SpaceX must publicly file its S-1 between May 15 and May 22 to preserve a June 8 marketing window, per the April 1 confidential filing's 30-day countdown. [1] The targeted raise is roughly $75 billion at a $1.75 trillion to $2 trillion valuation — three times the size of the largest U.S. IPO on record. The vehicle now contains xAI, which Musk testified in the Oakland trial last week was absorbed into SpaceX in February. [2]
Reuters reviewed excerpts of the filing this weekend showing a dual-class share structure: Class A carrying one vote, Class B carrying ten. The company is also telling prospective investors its board will not need to maintain a majority of independent directors. [3] The architecture would make Musk effectively impossible to remove without his own consent.
The economic question the prospectus has to answer is the related-party question.
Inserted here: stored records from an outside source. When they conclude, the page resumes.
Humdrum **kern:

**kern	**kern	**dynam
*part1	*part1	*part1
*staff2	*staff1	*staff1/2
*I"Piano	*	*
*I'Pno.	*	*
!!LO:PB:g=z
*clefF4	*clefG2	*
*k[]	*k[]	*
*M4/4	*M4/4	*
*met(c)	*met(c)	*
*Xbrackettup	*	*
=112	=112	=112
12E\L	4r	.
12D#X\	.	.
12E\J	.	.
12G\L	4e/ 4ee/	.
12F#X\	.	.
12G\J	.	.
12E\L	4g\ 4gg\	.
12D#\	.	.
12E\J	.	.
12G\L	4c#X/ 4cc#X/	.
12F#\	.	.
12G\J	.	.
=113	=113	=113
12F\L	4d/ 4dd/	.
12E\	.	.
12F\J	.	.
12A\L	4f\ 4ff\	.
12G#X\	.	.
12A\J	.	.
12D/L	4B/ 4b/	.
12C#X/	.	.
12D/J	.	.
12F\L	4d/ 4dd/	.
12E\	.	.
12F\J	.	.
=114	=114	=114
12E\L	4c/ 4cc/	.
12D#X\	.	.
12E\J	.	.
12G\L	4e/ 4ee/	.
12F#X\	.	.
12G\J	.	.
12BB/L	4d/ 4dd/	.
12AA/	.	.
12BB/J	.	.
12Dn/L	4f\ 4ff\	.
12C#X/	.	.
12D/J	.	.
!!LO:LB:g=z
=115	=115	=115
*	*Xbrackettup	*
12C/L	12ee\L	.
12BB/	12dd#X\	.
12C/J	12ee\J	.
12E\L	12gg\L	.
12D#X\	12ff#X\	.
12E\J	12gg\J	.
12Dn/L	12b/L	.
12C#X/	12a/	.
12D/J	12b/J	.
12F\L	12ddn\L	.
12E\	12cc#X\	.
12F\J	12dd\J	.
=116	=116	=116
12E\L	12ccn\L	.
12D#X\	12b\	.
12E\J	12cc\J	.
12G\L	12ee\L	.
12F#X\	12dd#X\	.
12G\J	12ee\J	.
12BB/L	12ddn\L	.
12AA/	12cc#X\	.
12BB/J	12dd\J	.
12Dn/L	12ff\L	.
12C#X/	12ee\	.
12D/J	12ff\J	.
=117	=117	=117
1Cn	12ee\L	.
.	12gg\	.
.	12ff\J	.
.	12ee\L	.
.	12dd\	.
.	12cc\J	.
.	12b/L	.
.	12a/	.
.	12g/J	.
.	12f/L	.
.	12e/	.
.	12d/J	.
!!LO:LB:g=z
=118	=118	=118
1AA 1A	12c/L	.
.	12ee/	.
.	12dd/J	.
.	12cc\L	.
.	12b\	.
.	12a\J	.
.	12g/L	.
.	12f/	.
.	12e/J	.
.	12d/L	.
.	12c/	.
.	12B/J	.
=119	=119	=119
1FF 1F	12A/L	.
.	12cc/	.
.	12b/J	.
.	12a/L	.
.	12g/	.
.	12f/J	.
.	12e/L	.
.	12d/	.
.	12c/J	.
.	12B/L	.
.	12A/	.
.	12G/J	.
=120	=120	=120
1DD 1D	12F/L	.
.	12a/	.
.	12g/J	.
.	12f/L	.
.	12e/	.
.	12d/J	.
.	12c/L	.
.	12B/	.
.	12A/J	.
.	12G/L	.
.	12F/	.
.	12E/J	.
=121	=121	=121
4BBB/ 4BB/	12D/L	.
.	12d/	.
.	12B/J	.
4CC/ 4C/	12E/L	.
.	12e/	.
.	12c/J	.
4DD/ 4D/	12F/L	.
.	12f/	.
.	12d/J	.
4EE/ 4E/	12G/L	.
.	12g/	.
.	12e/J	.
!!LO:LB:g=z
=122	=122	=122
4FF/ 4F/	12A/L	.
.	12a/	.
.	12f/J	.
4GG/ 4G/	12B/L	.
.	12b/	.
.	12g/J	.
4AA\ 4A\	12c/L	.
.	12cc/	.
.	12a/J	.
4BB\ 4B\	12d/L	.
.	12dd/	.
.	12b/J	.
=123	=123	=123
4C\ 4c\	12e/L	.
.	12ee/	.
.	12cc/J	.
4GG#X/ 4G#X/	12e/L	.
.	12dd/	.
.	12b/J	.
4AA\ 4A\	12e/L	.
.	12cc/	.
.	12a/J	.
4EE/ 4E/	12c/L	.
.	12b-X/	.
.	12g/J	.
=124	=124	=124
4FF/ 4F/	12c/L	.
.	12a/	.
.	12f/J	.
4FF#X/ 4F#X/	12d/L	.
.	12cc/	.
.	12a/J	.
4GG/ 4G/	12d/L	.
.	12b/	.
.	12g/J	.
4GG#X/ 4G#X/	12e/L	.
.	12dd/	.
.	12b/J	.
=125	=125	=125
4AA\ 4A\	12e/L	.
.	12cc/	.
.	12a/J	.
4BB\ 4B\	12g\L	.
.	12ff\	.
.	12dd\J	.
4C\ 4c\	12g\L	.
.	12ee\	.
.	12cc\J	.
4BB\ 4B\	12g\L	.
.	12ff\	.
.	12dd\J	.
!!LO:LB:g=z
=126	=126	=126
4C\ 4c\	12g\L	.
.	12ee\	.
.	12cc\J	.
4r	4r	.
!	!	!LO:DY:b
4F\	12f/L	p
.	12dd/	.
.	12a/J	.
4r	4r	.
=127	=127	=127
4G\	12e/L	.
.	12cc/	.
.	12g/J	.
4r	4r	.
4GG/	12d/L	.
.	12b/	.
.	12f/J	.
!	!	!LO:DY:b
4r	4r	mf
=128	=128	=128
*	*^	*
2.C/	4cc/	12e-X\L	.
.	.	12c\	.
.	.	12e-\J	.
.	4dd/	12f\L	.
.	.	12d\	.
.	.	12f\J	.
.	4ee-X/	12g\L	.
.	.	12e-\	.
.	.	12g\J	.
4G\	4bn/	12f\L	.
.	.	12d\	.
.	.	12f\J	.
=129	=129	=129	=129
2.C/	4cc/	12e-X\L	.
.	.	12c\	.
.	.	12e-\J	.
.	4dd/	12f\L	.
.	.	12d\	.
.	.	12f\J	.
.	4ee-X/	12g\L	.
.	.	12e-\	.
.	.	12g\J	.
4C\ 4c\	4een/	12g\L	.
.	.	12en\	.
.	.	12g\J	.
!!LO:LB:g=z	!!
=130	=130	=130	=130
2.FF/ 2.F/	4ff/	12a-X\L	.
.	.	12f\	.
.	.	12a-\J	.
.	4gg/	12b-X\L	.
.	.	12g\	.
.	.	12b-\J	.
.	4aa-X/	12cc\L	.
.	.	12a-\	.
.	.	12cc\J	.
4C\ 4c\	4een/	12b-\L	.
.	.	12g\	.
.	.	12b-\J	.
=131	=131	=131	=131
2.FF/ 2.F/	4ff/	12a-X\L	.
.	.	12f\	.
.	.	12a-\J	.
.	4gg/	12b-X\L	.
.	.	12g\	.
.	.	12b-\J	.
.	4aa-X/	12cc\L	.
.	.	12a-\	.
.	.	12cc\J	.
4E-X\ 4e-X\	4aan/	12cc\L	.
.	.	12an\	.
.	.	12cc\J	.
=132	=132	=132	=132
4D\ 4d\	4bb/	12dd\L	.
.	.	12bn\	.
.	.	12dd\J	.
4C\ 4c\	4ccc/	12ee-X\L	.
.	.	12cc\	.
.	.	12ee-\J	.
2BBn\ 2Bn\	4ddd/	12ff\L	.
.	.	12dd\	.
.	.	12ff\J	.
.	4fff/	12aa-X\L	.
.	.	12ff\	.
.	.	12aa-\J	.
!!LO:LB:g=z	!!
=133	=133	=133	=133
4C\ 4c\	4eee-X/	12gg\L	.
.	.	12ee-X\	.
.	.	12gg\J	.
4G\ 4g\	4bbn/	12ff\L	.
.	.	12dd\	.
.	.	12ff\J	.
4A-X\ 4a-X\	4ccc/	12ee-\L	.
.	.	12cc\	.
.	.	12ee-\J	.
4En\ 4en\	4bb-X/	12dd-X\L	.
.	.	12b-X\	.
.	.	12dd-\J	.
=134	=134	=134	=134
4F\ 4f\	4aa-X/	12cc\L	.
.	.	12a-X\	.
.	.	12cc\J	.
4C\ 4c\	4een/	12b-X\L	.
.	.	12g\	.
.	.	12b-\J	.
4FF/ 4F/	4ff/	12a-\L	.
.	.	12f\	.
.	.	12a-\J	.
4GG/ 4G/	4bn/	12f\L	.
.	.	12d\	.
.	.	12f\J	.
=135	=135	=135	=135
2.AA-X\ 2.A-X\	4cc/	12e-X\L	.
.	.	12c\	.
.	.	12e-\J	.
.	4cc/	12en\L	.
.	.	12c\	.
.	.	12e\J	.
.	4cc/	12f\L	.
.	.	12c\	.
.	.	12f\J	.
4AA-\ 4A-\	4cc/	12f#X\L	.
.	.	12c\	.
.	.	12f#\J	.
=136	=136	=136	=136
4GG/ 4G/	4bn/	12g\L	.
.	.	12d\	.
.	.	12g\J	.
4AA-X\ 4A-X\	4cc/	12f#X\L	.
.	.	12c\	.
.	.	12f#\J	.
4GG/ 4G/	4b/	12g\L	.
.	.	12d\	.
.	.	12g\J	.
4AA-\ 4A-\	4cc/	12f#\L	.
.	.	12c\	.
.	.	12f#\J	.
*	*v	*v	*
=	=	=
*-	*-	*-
Tesla's amended 10-K disclosed $573 million of 2025 revenue from Musk-controlled entities — $430 million xAI, $143 million SpaceX. The xAI piece is now consolidated into the issuer. The SpaceX piece is now an internal flow inside that issuer's perimeter. [4] How the prospectus reclassifies the Tesla-SpaceX line — at-arm's-length sales to a customer or related-party revenue inside an integrated empire — will set the GAAP segmentation analysts use to price the rest.
Polymarket pricing on the public-filing window has converged on the May 22 deadline. The CNBC base case for the listing date itself is June 25, with a $97 billion target raise floor. [5] The Cerebras roadshow opening Monday is the comparable book the SpaceX bankers are watching for the buy-side's tolerance of AI-adjacent multiples at scale.